Are Landweber exact spectra determined by their coefficient ring?

Question

Let $E$ be a Landweber exact ring spectrum. That is, we have a map of homotopy ring spectra $MU\rightarrow E$ and an isomorphism of homology theories $E_*X\simeq MU_*X\otimes_{MU_*}E_*$. Is the homotopy type of $E$ determined by the graded ring $E_*$?

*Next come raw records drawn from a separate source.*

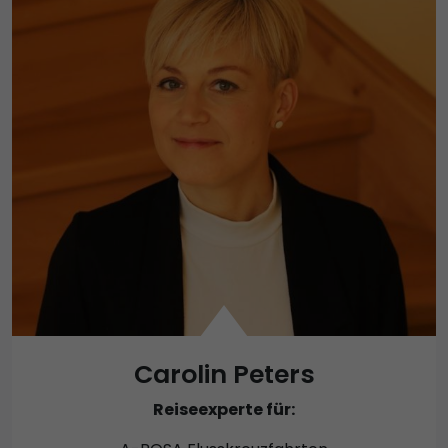
Carolin Peters
Reiseexperte für:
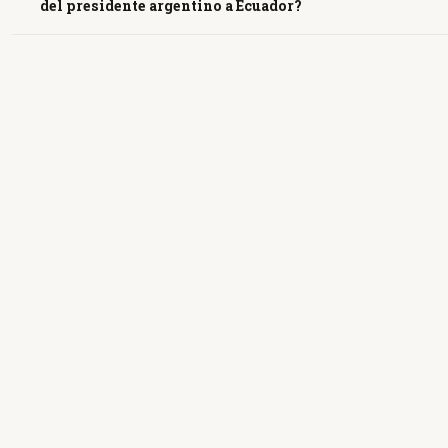
del presidente argentino a Ecuador?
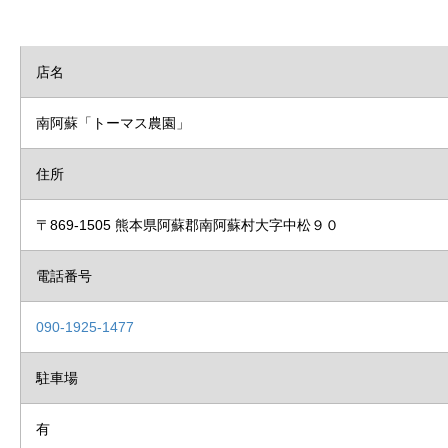
店名
南阿蘇「トーマス農園」
住所
〒869-1505 熊本県阿蘇郡南阿蘇村大字中松９０
電話番号
090-1925-1477
駐車場
有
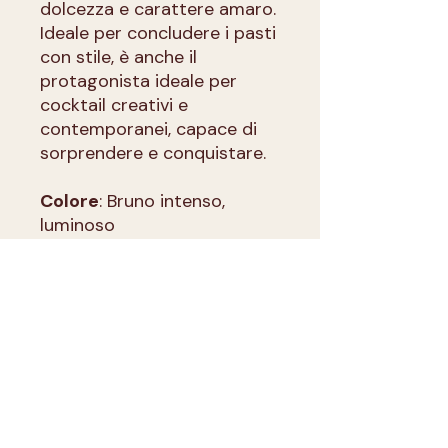
dolcezza e carattere amaro.
Ideale per concludere i pasti
con stile, è anche il
protagonista ideale per
cocktail creativi e
contemporanei, capace di
sorprendere e conquistare.
Colore
: Bruno intenso,
luminoso
Aroma:
Ricco e intrigante,
con eleganti note erbacee,
floreali e speziate
Gusto:
Avvolgente e
persistente, con un perfetto
equilibrio tra freschezza e
intensità.
Grado alcolico:
26% Vol.
Volume:
500ml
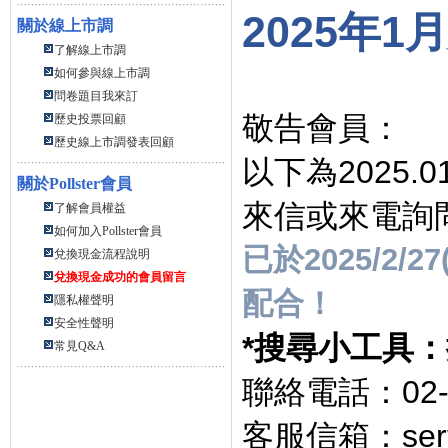
2025
年
1
月
關於線上市調
了解線上市調
如何參與線上市調
問卷題目我來訂
敬告會員：
歷史投票回顧
歷史線上市調發表回顧
以下為
2025.0
關於
Pollster會員
來信或來電詢
了解會員權益
如何加入Pollster會員
已於
2025/2/27
兌換現金流程說明
兌換現金成功的會員留言
配合！
隱私權聲明
安全性聲明
*
搜尋小工具：
常見Q&A
聯絡電話：
02
客服信箱：
ser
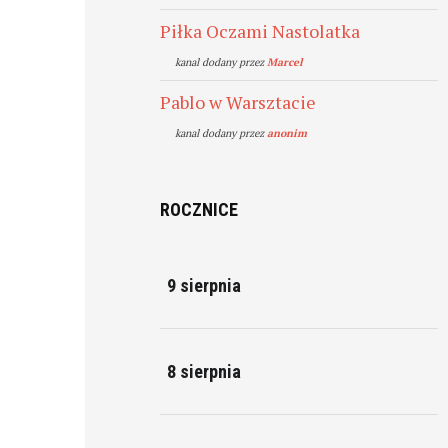
Piłka Oczami Nastolatka
kanal dodany przez
Marcel
Pablo w Warsztacie
kanal dodany przez
anonim
ROCZNICE
9 sierpnia
8 sierpnia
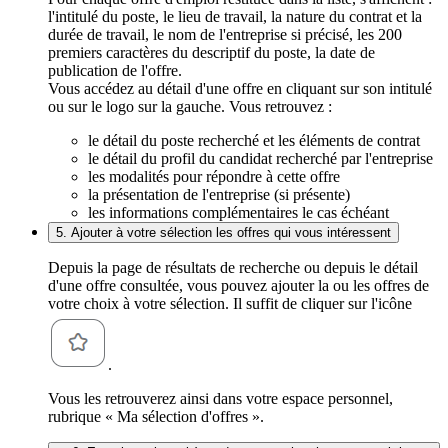
l'intitulé du poste, le lieu de travail, la nature du contrat et la
durée de travail, le nom de l'entreprise si précisé, les 200
premiers caractères du descriptif du poste, la date de
publication de l'offre.
Vous accédez au détail d'une offre en cliquant sur son intitulé
ou sur le logo sur la gauche. Vous retrouvez :
le détail du poste recherché et les éléments de contrat
le détail du profil du candidat recherché par l'entreprise
les modalités pour répondre à cette offre
la présentation de l'entreprise (si présente)
les informations complémentaires le cas échéant
5. Ajouter à votre sélection les offres qui vous intéressent
Depuis la page de résultats de recherche ou depuis le détail
d'une offre consultée, vous pouvez ajouter la ou les offres de
votre choix à votre sélection. Il suffit de cliquer sur l'icône
.
Vous les retrouverez ainsi dans votre espace personnel,
rubrique « Ma sélection d'offres ».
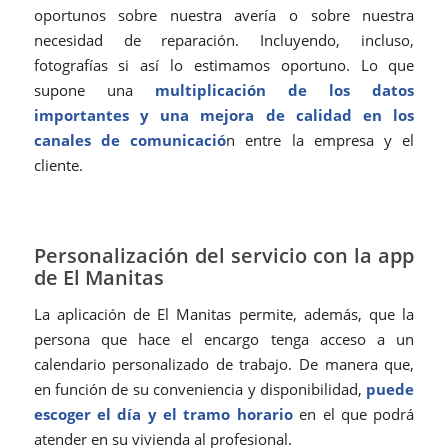
oportunos sobre nuestra avería o sobre nuestra
necesidad de reparación. Incluyendo, incluso,
fotografías si así lo estimamos oportuno. Lo que
supone una
multiplicación de los datos
importantes y una mejora de calidad en los
canales de comunicació
n entre la empresa y el
cliente.
Personalización del servicio con la app
de El Manitas
La aplicación de El Manitas permite, además, que la
persona que hace el encargo tenga acceso a un
calendario personalizado de trabajo. De manera que,
en función de su conveniencia y disponibilidad,
puede
escoger el día y el tramo horario
en el que podrá
atender en su vivienda al profesional.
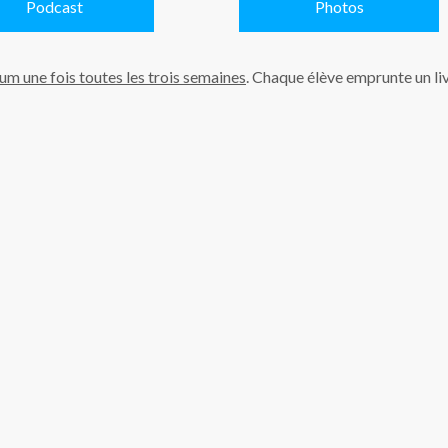
Podcast
Photos
m une fois toutes les trois semaines
. Chaque élève emprunte un liv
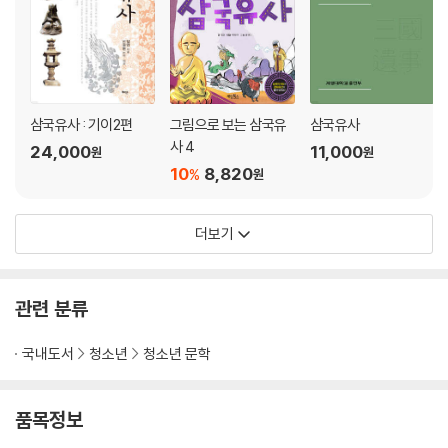
설 씨의 딸 202
선덕여왕이 알아맞힌 세 가지 206
어진 문장가 강수 210
죽어서 나라를 구한 관창 215
설총과 화왕계 218
삼국유사 : 기이2편
그림으로 보는 삼국유
삼국유사
붓을 놓지 않은 김생 222
사 4
24,000
11,000
원
원
불국사를 세운 김대성 224
10
8,820
%
원
장보고와 정년 228
경문와의 나귀 귀 231
뛰어난 문학가 최치원 233
더보기
효녀 지은 238
우리 고전 깊이 읽기
관련 분류
ㆍ 설화와 전기에 관하여
ㆍ《삼국사기》와 김부식
국내도서
청소년
청소년 문학
ㆍ《삼국유사》와 일연
품목정보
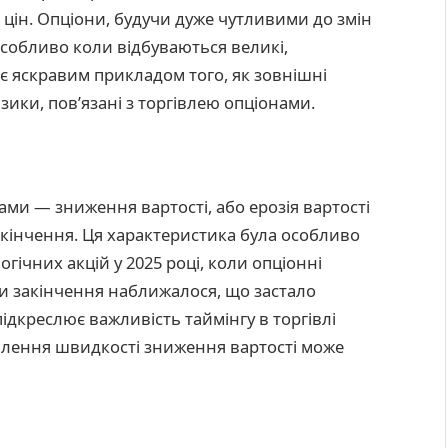
 цін. Опціони, будучи дуже чутливими до змін
особливо коли відбуваються великі,
 є яскравим прикладом того, як зовнішні
ики, пов’язані з торгівлею опціонами.
ми — зниження вартості, або ерозія вартості
акінчення. Ця характеристика була особливо
огічних акцій у 2025 році, коли опціонні
и закінчення наближалося, що застало
ідкреслює важливість таймінгу в торгівлі
млення швидкості зниження вартості може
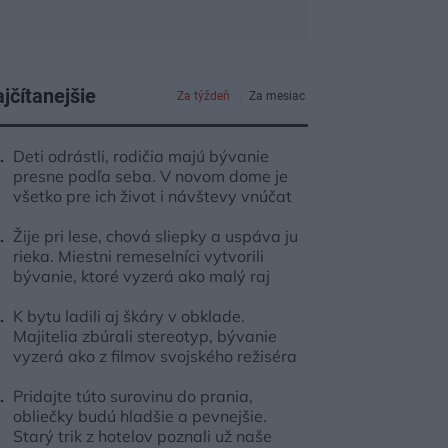
jčítanejšie
Za týždeň
Za mesiac
Deti odrástli, rodičia majú bývanie
presne podľa seba. V novom dome je
všetko pre ich život i návštevy vnúčat
Žije pri lese, chová sliepky a uspáva ju
rieka. Miestni remeselníci vytvorili
bývanie, ktoré vyzerá ako malý raj
K bytu ladili aj škáry v obklade.
Majitelia zbúrali stereotyp, bývanie
vyzerá ako z filmov svojského režiséra
Pridajte túto surovinu do prania,
obliečky budú hladšie a pevnejšie.
Starý trik z hotelov poznali už naše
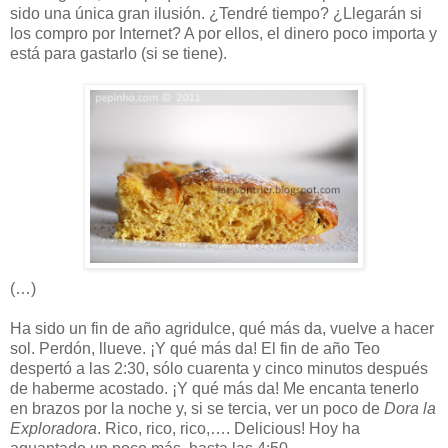
sido una única gran ilusión. ¿Tendré tiempo? ¿Llegarán si
los compro por Internet? A por ellos, el dinero poco importa y
está para gastarlo (si se tiene).
(…)
Ha sido un fin de año agridulce, qué más da, vuelve a hacer
sol. Perdón, llueve. ¡Y qué más da! El fin de año Teo
despertó a las 2:30, sólo cuarenta y cinco minutos después
de haberme acostado. ¡Y qué más da! Me encanta tenerlo
en brazos por la noche y, si se tercia, ver un poco de
Dora la
Exploradora
. Rico, rico, rico,…. Delicious! Hoy ha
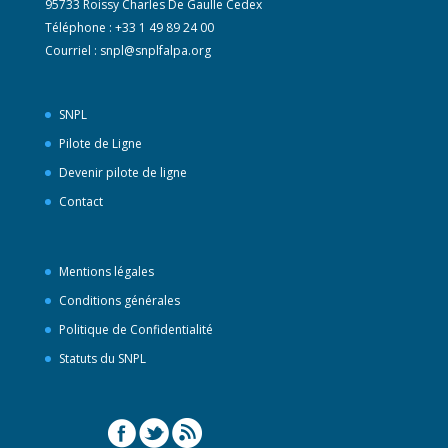
95733 Roissy Charles De Gaulle Cedex
Téléphone : +33 1 49 89 24 00
Courriel :
snpl@snplfalpa.org
SNPL
Pilote de Ligne
Devenir pilote de ligne
Contact
Mentions légales
Conditions générales
Politique de Confidentialité
Statuts du SNPL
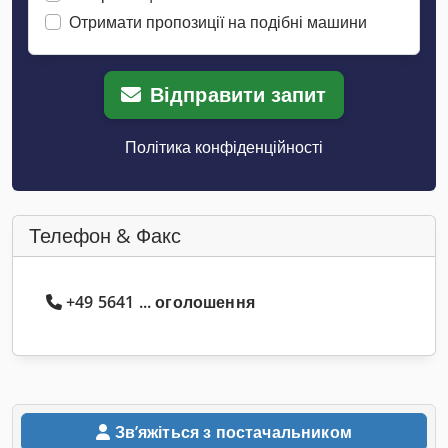
Отримати пропозиції на подібні машини
Відправити запит
Політика конфіденційності
Телефон & Факс
+49 5641 ... оголошення
Звʼяжіться з постачальником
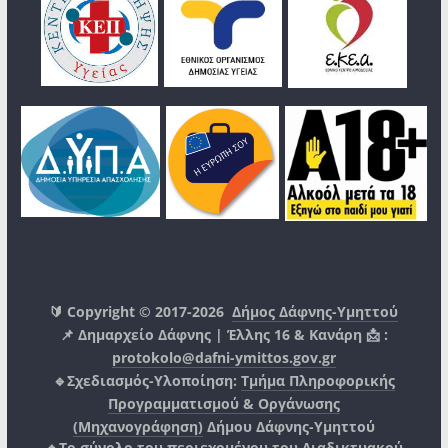
🔰 Copyright © 2017-2026
Δήμος Δάφνης-Υμηττού
📌 Δημαρχείο Δάφνης | Έλλης 16 & Κανάρη 📩 :
protokolo@dafni-ymittos.gov.gr
🔹Σχεδιασμός-Υλοποίηση:
Τμήμα Πληροφορικής
Προγραμματισμού & Οργάνωσης
(Μηχανογράφηση)
Δήμου Δάφνης-Υμηττού
🔸Το σύνολο του περιεχομένου του Διαδικτυακού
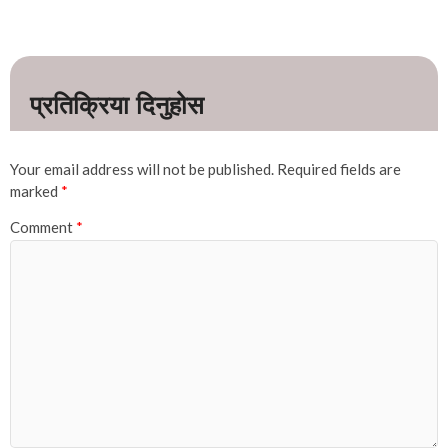
Your email address will not be published.
Required fields are
marked
*
Comment
*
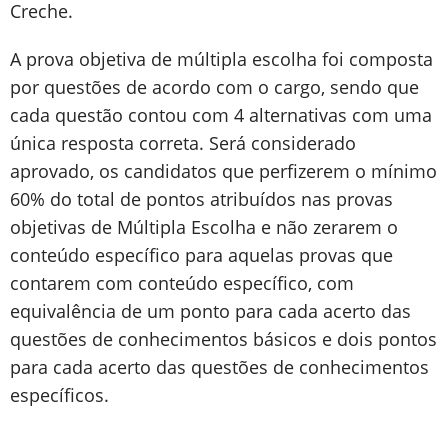
Creche.
A prova objetiva de múltipla escolha foi composta
por questões de acordo com o cargo, sendo que
cada questão contou com 4 alternativas com uma
única resposta correta. Será considerado
aprovado, os candidatos que perfizerem o mínimo
60% do total de pontos atribuídos nas provas
objetivas de Múltipla Escolha e não zerarem o
conteúdo específico para aquelas provas que
contarem com conteúdo específico, com
equivalência de um ponto para cada acerto das
questões de conhecimentos básicos e dois pontos
para cada acerto das questões de conhecimentos
específicos.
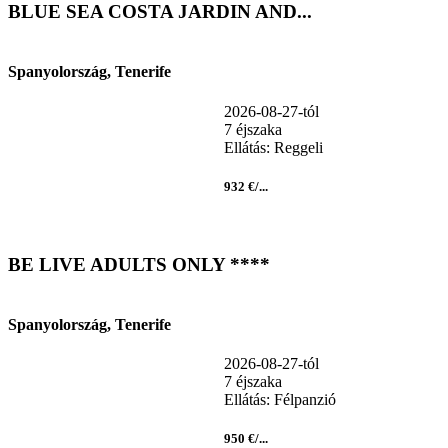
BLUE SEA COSTA JARDIN AND...
Spanyolország, Tenerife
2026-08-27-tól
7 éjszaka
Ellátás: Reggeli
932 €/...
BE LIVE ADULTS ONLY ****
Spanyolország, Tenerife
2026-08-27-tól
7 éjszaka
Ellátás: Félpanzió
950 €/...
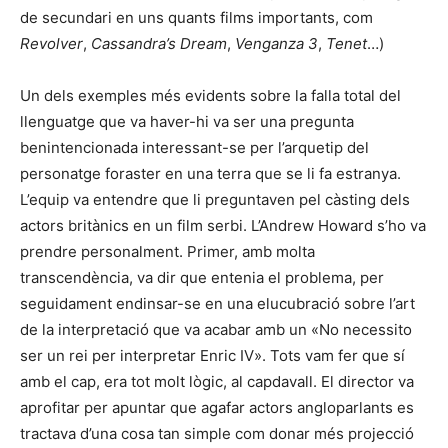
de secundari en uns quants films importants, com
Revolver
,
Cassandra’s Dream
,
Venganza 3
,
Tenet
…)
Un dels exemples més evidents sobre la falla total del
llenguatge que va haver-hi va ser una pregunta
benintencionada interessant-se per l’arquetip del
personatge foraster en una terra que se li fa estranya.
L’equip va entendre que li preguntaven pel càsting dels
actors britànics en un film serbi. L’Andrew Howard s’ho va
prendre personalment. Primer, amb molta
transcendència, va dir que entenia el problema, per
seguidament endinsar-se en una elucubració sobre l’art
de la interpretació que va acabar amb un «No necessito
ser un rei per interpretar Enric IV». Tots vam fer que sí
amb el cap, era tot molt lògic, al capdavall. El director va
aprofitar per apuntar que agafar actors angloparlants es
tractava d’una cosa tan simple com donar més projecció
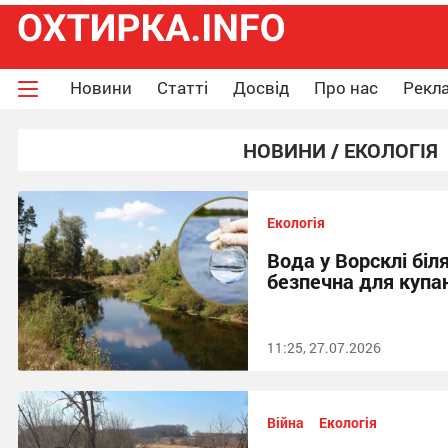
Новини
Статті
Досвід
Про нас
Рекла
НОВИНИ / ЕКОЛОГІЯ
Екологія
Вода у Ворсклі біл
безпечна для купан
11:25, 27.07.2026
Війна
Екологія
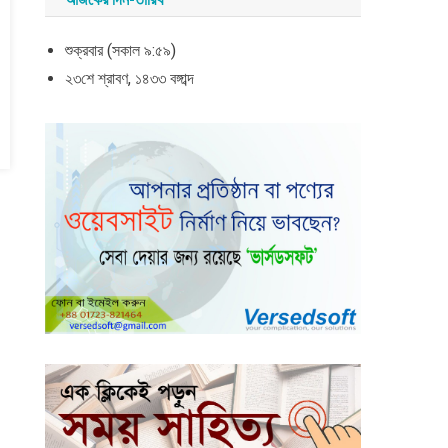
শুক্রবার (সকাল ৯:৫৯)
২৩শে শ্রাবণ, ১৪৩৩ বঙ্গাব্দ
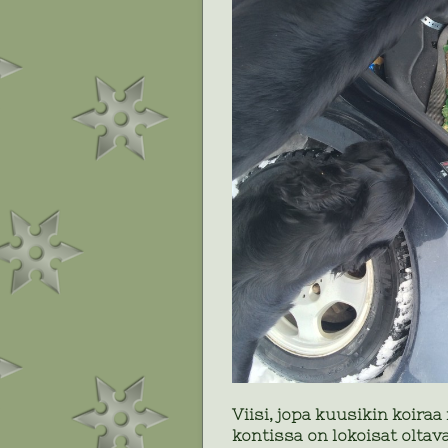
Viisi, jopa kuusikin koiraa
kontissa on lokoisat olta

My best guess is that the answer is "no" which would ideally be proved by finding a (graded) ring $R$ and two (graded), Landweber exact, formal group laws (graded ring maps) $e,f:MU_*\rightarrow R$, such that the spectra representing the two homology theories are not homotopy equivalent.

Answer 1

Put $R_*=\mathbb{Z}_{(p)}[x,y,y^{-1}]$ with $|x|=|y|=2$. Define $f,g\colon BP_*\to R_*$ by \begin{align*} f(v_i) &= \begin{cases} y^{p-1} & \text{ if } i = 1 \\ 0 & \text{ if } i > 1 \end{cases} \\ g(v_i) &= \begin{cases} x^{p-1} & \text{ if } i = 1 \\ y^{p^2-1} & \text{ if } i = 2 \\ 0 & \text{ if } i > 2 \end{cases} \\ \end{align*} This gives Landweber exact ring spectra $A_f$ and $A_g$ of heights one and two respectively, so for a finite spectrum $X$ of type $2$ we have $A_f\wedge X = 0 \neq A_g\wedge X$, so $A_f$ and $A_g$ are not equivalent as spectra.